Yuck Collective sees the absurdity of the situation as what made the concept resonate so widely. "It's become so intense for good food. It's so silly. And that's one of the reasons why it resonated," they say. The website pokes fun at the increasingly gamified nature of dining culture, where timing and technical proficiency can sometimes feel as important as taste.
The collective argues that reservation systems, which may have originated as practical tools for managing demand, have in some cases evolved into mechanisms that amplify a sense of exclusivity. "The frustration came from something that started off from a good place and now it's become this arbitrary mechanism that people have put over these places just to make it feel more valued," they explain.
For Chef Hussain Shehzad, Executive Chef at Hunger Inc. Hospitality, the rise of intimate dining spaces reflects a broader shift in what diners expect from restaurants. "Diners are no longer just looking for good food; they are looking for experiences that feel personal, emotional, and memorable," he explains. In smaller formats, the relationship between the guest and the restaurant changes entirely.
That intimacy, however, comes with limitations.
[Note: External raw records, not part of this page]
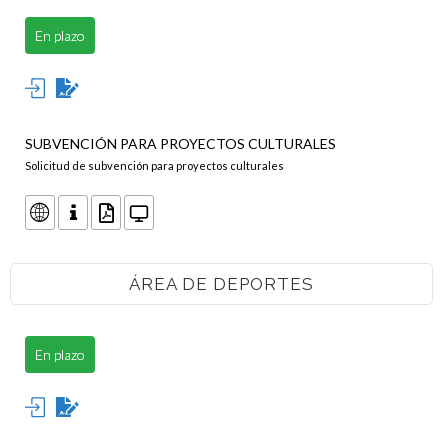
En plazo
SUBVENCIÓN PARA PROYECTOS CULTURALES
Solicitud de subvención para proyectos culturales
ÁREA DE DEPORTES
En plazo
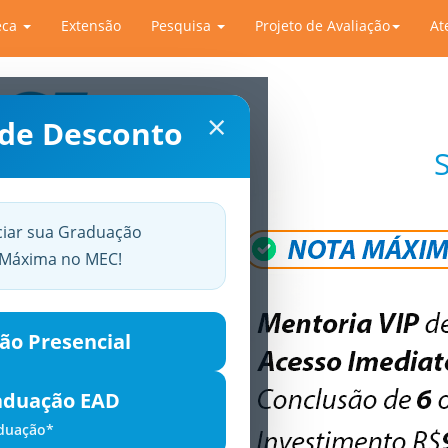
eca
Extensão
Pesquisa
Projeto de Avaliação
At
×
 de Desconto
ciar sua Graduação
a Máxima no MEC!
ão Presencial
aduação EAD
aduação*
Speaking about Papa's, which accommodates only 12 guests per service and operates four nights a week, Shehzad notes that the limited availability is "simply a reflection of the format, the space we are in, and the kind of experience we are trying to create." The very qualities that make these restaurants desirable, the personalisation, storytelling, and attention to detail, are difficult to replicate at scale.
While scarcity may generate anticipation, he believes it cannot become the point of the experience itself. "Intimacy should never become exclusivity for the sake of exclusivity," he says. "People may come initially because of curiosity or anticipation, but they return because they feel emotionally connected to the space."
Taken together, these perspectives reveal a contradiction at the heart of contemporary dining culture. Diners complain about impossible reservations while setting reminders to secure them. Restaurants insist that limited access is a consequence of intimacy rather than a strategy, while audiences continue to interpret scarcity as a marker of value. What's undeniable is that somewhere between all of these perfectly reasonable positions, the reservation itself has become an inextricable part of the modern dining experience, particularly if you want a certain standard of quality.
Back at Kanteerava Stadium, my friends and I left without the victory we were hoping for. But looking back, what strikes me most is how natural it felt to treat a restaurant reservation as a competitive event. And this made me realise that even though, the meal may still be the destination, for a growing number of diners, the journey now begins the moment reservations open.